E ainda mais se apiedou da rapariga.

—O sr. devia tel-a acompanhado! lembrou com certa hostilidade involuntaria.

—Impossivel! respondeu tranquillamente. Tenho uma caterva de coisas que fazer por cá, e para dar conta de tudo hei de andar o dia inteiro. É uma occupação muito desagradavel quando somos asthmaticos.

—Que bella rapariga! exclamava, pensando vagamente no que Iégor lhe dissera.

Vexava-a ter sabido aquella noticia por outrem e não pelo seu filho; mordeu os beiços fortemente e abaixou as palpebras.

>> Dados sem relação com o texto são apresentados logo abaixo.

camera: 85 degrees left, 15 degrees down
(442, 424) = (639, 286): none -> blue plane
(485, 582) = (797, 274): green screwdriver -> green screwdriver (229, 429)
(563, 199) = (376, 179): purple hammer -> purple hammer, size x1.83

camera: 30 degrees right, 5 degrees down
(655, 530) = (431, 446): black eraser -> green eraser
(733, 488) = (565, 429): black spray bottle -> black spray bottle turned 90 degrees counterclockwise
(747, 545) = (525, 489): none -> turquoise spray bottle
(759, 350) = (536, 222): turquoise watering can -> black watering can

—Sim! disse Iégor. Noto que ella lhe causa piedade. Faz mal! se começa a ter piedade dos revoltados não lhe chega o coração para todos. Francamente, ninguem tem boa vida... Ha tempos, um dos meus companheiros regressou do exilio; quando chegou a Nijni, a mulher e o filho esperavam-no em Smolensk, e quando elle chegou a Smolensk, já elles estavam presos em Moscou. Agora é a mulher que vae exilada para a Siberia. Eu tambem tive mulher, tambem, e era uma excellente creatura, mas cinco annos d’esta vida bastaram para a atirar para a cova.

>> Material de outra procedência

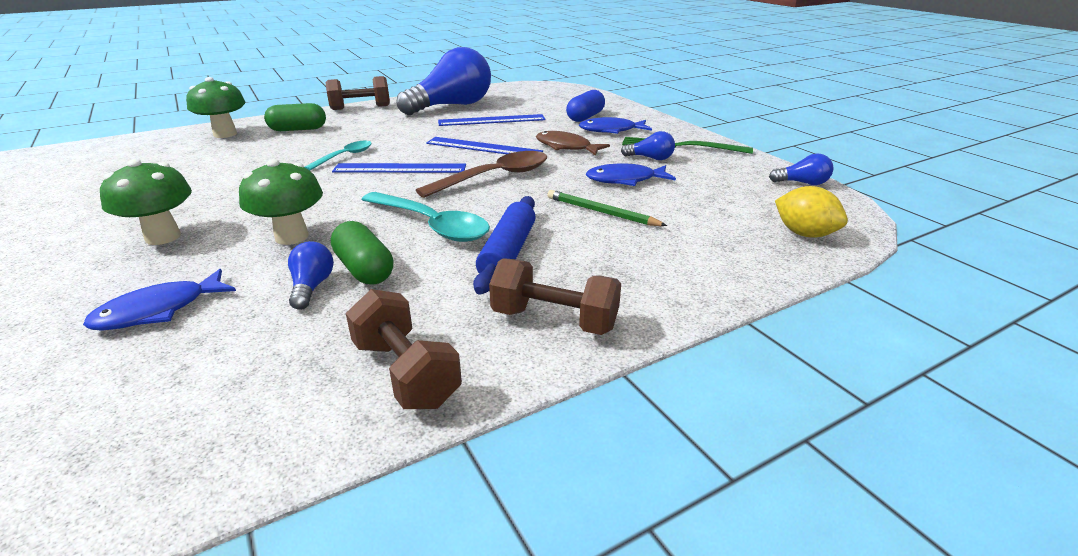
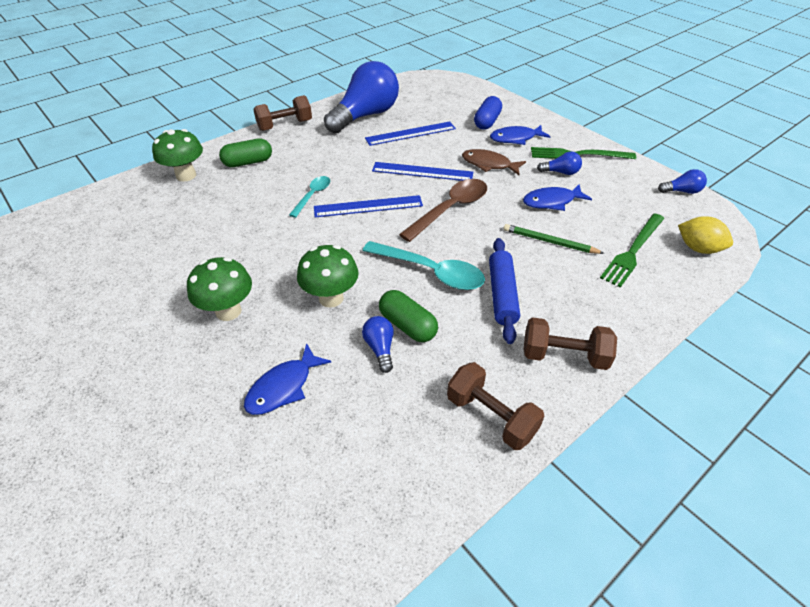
camera: 10 degrees left, 15 degrees up
(710, 229) = (633, 251): none -> green fork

Bebeu d’um trago o seu copo de chá e continuou a discorrer. Contou os annos e mezes que passara preso, e no exilio, as suas catastrophes, a fome na Siberia, os massacres nas prisões... A velha ouvia-o attentamente, admirando-se da simplicidade tranquilla com que elle descrevia aquelle viver cheio de perseguições e de torturas.

—Bem! Vamos agora ao nosso negocio...

A voz transformou-se-lhe, a phisionomia tornou-se grave. Perguntou como imaginava ella poder introduzir na fabrica os folhetos, e Pélagué ficou surpreendida ao perceber que elle conhecia a fundo todos os meios para chegar ao desejado fim.